╭─ Teks Bacaan
B.     Hubungan Ketiga Nilai Dasar
Diantara ketiga nilai dasar terdapat suatu Spannungsverhaltnis (ketegangan), oleh karena di antara ketiga nilai dasar hukum tersebut masing-masing mempunyai tuntutan yang berbeda satu sama lainnya, sehingga ketiganya mempunyai potensi untuk saling bertentangan. Apabila diambil sebagai contoh kepastian hukum maka sebagai nilai ia segera menggeser nilai-nilai keadilan dan kemanfaatan kesamping. Menurut Radbruch, jika terjadi ketegangan antara nilai-nilai dasar tersebut, kita harus menggunakan dasar atau asas prioritas dimana prioritas pertama selalu jatuh pada nilai keadilan, batu nilai kemanfaatan dan terakhir nilai kepastian hukum. Ini menunjukkan bahwa Radbruch menenmpatkan nilai keadilan lebih utama daripada nilai kemanfaatan dan nilai kepastian hukum, dan menempatkan nilai kepastian hukum dibawah nilai kemanfaatan hukum.
Pendapat berbeda dikemukakan oleh Achmad Ali yang menyatakan bahwa ia sendiri setuju dengan asas prioritas tetapi tidak dengan menetapkan urutan prioritas sebagaimana dikemukakan oleh Radbruch. Ia menganggap merupakan hal yang lebih realistis jika kita menganut asas prioritas yang kasuistis. Yang ia maksudkan ketiga nilai dasar hukum diprioritaskan sesuai kasus yang dihadapi. Menurutnya, jika asas prioritas kasuistis ini yang dianut maka sistem hukum kita akan terhindar dari berbagai konflik yang tidak terpecahkan.
Di atas disebutkan bahwa antara nilai-nilai dasar hukum dapat terjadi ketegangan. Ketegangan tersebut muncul pada saat hukum tersebut diterapkan dalam proses persidangan di pengadilan. Hal ini terjadi karena dalam proses penerapan hukum di pengadilan terdapat faktor yang mempengaruhi para penegak hukum, diantaranya adalah norma yang berlaku bagi mereka yang ditetapkan oleh pembuat Undang-Undang serta kekuatan sosial dan pribadi.[7]    









BAB III
PENUTUP
A.    Kesimpulan
Keadilan berasal dari kata adil, menurut Kamus Besar Bahasa Indonesia adil adalah tidak sewenang – wenang, tidak memihak, tidak berat sebelah. Keadilan menjadi landasan moral hukum dan sekaligus tolok ukur sistem hukum positif dan tanpa keadilan, sebuah aturan tidak pantas menjadi hukum. Jika hukum tanpa keadilan akan terjadi kesewenang – wenangan.
╰─
— Tugas a —
Tulis ulang baris-baris dalam catatan sebagai daftar bernomor dan buang baris yang kosong. Mulai dari baris pertama catatan sampai baris yang memuat "Monster Truck".
╭─ Data yang Diberikan
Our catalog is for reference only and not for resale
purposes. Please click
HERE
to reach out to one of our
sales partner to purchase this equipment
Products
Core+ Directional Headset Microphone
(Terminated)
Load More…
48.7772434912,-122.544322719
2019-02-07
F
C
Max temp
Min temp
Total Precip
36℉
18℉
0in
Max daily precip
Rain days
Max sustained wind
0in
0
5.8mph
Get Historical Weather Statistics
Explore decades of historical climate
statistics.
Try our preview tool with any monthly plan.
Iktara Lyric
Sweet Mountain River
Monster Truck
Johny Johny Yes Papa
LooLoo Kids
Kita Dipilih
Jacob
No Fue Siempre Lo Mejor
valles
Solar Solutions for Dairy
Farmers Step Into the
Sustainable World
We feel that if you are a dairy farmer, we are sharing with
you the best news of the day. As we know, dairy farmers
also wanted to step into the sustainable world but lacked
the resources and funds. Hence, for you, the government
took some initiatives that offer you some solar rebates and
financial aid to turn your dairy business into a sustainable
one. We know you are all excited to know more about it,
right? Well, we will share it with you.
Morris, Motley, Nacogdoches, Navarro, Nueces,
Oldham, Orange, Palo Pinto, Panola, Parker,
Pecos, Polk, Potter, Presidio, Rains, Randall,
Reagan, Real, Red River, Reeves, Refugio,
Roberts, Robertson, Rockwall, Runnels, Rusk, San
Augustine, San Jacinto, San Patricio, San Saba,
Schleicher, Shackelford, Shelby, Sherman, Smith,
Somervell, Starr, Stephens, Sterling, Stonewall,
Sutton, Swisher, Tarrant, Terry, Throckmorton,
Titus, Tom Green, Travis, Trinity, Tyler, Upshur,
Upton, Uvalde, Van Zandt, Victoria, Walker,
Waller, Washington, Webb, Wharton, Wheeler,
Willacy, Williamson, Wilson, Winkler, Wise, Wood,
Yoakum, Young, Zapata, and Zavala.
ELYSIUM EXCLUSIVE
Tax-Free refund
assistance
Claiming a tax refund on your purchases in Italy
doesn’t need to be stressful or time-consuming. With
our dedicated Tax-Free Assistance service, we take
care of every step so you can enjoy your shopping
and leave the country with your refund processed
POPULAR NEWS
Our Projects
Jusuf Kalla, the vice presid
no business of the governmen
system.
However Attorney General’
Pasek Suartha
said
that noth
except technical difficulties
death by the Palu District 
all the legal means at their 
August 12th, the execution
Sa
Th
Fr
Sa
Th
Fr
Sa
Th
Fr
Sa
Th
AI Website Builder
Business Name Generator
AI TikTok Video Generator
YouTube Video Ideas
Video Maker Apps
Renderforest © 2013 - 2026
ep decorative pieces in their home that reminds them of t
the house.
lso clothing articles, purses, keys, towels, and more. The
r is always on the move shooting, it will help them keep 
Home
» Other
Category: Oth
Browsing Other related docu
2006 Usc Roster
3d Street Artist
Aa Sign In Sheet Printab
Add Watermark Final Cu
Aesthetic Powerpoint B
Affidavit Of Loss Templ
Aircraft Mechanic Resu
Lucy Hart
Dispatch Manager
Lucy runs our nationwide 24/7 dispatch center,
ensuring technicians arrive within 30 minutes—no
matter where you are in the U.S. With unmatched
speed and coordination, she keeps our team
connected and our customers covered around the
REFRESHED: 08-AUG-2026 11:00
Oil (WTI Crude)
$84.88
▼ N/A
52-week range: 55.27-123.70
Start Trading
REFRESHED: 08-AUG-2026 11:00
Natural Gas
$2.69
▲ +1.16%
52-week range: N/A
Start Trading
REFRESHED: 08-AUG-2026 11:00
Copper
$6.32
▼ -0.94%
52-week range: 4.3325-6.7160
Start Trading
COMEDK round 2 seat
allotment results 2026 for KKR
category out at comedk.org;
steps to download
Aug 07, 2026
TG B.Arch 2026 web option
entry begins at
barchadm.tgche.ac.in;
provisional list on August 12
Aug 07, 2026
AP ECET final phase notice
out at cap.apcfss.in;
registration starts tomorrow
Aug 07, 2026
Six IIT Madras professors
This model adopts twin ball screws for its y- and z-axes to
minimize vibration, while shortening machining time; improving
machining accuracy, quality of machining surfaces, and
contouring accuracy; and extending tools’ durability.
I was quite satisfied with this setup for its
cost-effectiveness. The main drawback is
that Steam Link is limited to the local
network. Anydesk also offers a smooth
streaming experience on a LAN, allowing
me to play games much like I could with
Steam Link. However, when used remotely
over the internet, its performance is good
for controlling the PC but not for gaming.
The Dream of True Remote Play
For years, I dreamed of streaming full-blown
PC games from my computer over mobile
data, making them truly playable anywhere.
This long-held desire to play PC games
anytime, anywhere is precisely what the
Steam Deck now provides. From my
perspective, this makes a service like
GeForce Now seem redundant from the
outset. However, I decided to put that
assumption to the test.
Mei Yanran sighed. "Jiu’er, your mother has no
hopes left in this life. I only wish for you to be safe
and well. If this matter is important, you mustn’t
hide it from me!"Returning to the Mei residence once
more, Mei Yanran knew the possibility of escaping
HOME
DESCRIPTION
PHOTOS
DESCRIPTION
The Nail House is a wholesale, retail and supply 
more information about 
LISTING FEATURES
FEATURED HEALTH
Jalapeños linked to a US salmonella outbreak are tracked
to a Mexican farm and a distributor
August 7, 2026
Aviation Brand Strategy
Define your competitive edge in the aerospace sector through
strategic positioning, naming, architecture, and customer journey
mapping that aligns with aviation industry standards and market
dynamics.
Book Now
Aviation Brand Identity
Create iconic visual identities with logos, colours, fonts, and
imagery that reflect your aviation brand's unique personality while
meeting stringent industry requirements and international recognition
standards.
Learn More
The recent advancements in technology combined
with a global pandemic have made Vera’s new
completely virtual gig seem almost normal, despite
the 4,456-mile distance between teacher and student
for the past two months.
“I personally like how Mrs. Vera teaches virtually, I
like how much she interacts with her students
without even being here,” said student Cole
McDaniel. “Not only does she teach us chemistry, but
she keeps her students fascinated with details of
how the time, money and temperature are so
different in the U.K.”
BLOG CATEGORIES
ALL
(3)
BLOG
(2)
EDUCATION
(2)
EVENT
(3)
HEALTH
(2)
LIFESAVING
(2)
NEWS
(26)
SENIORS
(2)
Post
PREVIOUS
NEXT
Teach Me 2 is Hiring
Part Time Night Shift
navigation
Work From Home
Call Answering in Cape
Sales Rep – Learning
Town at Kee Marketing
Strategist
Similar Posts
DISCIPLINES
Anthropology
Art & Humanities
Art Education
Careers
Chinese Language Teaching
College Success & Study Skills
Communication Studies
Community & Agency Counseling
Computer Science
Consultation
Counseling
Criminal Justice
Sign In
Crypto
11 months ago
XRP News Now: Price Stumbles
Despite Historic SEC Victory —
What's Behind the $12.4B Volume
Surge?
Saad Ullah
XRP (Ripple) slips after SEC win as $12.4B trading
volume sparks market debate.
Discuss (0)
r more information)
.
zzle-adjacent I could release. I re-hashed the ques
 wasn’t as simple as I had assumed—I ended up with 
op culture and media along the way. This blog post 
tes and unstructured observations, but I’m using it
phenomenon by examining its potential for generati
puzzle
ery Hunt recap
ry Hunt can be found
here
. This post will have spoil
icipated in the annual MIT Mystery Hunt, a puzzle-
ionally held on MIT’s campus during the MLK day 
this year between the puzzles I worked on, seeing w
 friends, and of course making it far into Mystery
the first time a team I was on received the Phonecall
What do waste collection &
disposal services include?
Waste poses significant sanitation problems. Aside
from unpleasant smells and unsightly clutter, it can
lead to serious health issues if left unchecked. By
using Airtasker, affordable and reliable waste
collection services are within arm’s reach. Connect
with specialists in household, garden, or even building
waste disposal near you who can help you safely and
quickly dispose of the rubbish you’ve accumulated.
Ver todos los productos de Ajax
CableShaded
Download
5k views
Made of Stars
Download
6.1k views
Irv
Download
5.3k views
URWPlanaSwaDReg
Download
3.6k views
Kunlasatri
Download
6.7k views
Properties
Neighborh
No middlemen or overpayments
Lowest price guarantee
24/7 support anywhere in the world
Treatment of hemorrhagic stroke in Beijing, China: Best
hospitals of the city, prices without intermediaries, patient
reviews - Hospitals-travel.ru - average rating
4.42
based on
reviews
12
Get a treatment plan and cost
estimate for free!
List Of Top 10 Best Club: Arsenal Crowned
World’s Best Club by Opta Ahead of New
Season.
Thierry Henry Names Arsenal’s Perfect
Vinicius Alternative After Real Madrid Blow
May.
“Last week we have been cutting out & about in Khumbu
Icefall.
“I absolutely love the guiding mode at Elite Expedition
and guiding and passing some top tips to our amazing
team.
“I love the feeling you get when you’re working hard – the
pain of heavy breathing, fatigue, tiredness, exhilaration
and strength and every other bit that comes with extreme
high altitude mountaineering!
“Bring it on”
╰─
— Tugas b —
Lanjutkan teks tentang nilai dasar hukum dan keadilan mulai dari kalimat terakhirnya.

— Kolom Jawaban a —
1. Our catalog is for reference only and not for resale
2. purposes. Please click
3. HERE
4. to reach out to one of our
5. sales partner to purchase this equipment
6. Products
7. Core+ Directional Headset Microphone
8. (Terminated)
9. Load More…
10. 48.7772434912,-122.544322719
11. 2019-02-07
12. F
13. C
14. Max temp
15. Min temp
16. Total Precip
17. 36℉
18. 18℉
19. 0in
20. Max daily precip
21. Rain days
22. Max sustained wind
23. 0in
24. 0
25. 5.8mph
26. Get Historical Weather Statistics
27. Explore decades of historical climate
28. statistics.
29. Try our preview tool with any monthly plan.
30. Iktara Lyric
31. Sweet Mountain River
32. Monster Truck

— Kolom Jawaban b —
Kepastian hukum adalah kepastian mengenai hak dan kewajiban, mengenai apa yang menurut hukum boleh atau tidak boleh. Kepastian hukum merupakan nilai lebih dari peraturan tertulis daripada yang tidak tertulis. Dengan adanya peraturan tertulis orang dapat lebih mudah untuk menemukan, membaca, dan memastikan bagaimana hukumnya.
Kemanfaatan menyatakan bahwa tindakan tertentu benar jika cenderung memperbesar kebahagiaan. Yang di maksud dengan kebahagiaan adalah kesenangan tanpa ada rasa sakit. Penganut aliran utilitas menganggap bahwa tujuan hukum semata-mata memberikan kemanfaatan atau kebahagiaan yang sebenar benarnya, dan hukum merupakan salah satu alat.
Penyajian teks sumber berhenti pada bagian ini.